I had a slight problem in that after my ultra i could barely move!! Stairs were a nightmare. I went shopping a couple of days after the ultra and had to go upstairs in a shop.  I grabbed hold of the rail with both hands and dragged myself up the stairs it was hilarious I looked a mess.  At home it was easy, i just scampered up on all 4's I wasn't proud I just wanted to get up them :)

So i took it rather easy the week after Ladybower then put in a few very gentle short jobs before Leicester I wasn't where I wanted to be but still managed another 19M pb which considering it was pissing down and quite windy wasn't bad.  So 4:36:59 is now my pb.

Next year my plan is two ultras.  The Wall which is 69miles in 24hours from Carlisle to Newcastle going near Hadrians wall in places. That is in June.  I think i'm not going in with any time plans I just want to complete it and have a great event and get to know some of the other runners. I will also redo ladybower again i want to run this hard, but cannot as i have a marathon the week after!!! I know Madness.

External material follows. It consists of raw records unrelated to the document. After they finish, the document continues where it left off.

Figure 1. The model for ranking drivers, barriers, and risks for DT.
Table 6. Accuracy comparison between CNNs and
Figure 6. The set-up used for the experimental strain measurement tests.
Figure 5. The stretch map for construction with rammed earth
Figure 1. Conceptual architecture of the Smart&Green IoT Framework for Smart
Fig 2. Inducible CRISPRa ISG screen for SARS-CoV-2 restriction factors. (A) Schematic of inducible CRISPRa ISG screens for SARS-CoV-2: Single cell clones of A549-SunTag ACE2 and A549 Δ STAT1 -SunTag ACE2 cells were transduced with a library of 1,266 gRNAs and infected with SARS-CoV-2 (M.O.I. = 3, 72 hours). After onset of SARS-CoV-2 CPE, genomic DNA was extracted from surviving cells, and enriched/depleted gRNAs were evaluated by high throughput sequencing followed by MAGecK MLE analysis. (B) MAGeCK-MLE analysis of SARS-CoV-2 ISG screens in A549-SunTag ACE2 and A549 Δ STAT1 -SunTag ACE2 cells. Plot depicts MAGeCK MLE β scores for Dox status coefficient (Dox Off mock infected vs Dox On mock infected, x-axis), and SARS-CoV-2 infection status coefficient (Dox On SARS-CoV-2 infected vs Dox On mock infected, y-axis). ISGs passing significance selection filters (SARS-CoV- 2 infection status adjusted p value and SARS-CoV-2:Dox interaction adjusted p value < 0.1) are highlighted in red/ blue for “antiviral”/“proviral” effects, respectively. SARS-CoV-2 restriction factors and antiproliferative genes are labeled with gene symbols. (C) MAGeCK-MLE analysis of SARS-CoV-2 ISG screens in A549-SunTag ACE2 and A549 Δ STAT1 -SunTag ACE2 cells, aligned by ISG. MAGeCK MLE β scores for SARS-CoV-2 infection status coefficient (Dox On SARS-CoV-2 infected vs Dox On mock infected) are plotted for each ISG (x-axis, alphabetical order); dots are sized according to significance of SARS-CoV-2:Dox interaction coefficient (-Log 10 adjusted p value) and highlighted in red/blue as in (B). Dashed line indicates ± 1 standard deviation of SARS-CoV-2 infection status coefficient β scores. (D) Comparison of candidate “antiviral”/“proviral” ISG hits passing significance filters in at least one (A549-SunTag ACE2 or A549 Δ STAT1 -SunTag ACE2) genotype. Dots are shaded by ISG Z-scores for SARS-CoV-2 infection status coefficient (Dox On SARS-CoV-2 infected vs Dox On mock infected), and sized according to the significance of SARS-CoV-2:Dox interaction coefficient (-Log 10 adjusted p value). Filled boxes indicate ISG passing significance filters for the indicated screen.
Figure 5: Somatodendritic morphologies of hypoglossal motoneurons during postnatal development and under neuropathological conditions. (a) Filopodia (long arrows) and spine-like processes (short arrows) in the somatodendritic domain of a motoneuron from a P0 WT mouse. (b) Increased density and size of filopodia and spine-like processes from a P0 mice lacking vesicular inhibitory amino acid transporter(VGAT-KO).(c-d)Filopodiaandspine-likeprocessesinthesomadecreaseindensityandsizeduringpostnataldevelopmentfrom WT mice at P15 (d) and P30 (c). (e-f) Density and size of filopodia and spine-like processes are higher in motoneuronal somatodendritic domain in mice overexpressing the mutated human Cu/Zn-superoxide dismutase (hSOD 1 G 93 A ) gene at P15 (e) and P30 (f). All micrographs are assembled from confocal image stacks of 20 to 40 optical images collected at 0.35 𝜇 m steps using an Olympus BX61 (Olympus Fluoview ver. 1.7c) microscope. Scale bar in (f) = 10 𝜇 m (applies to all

For Marathons i want to run at least 2.  I have signed up for Milton Keynes marathon in May, but would love to do another before then, maybe even Paris. in April, and at the end of September I have signed up for Loch Ness.  There is a bloke from Runners World forum that followed my thread and ran it this year as his first marathon, and he wanted to beat my time of 4:56:13 which he did with a 4:55:02? I think it was, which i then beat with my 4:36:59 so we are both seriously aiming for sub 4:30 and we might end up having a bit of a race of it.... Either from the start or trying to sensibly pace each other until at least half way if not 20 miles and seeing where we go from there.  So Loch Ness next year is actually going to be a race! :)

All of this takes me back to my first sentence.... It does appear that even though i'm still not convinced about it. I am I guess now a runner. ;)

1 comment:

  1. I eventually had to admit that i'm a runner because I went out running with a stinking cold and made myself ill yesterday, just to try to get a run in.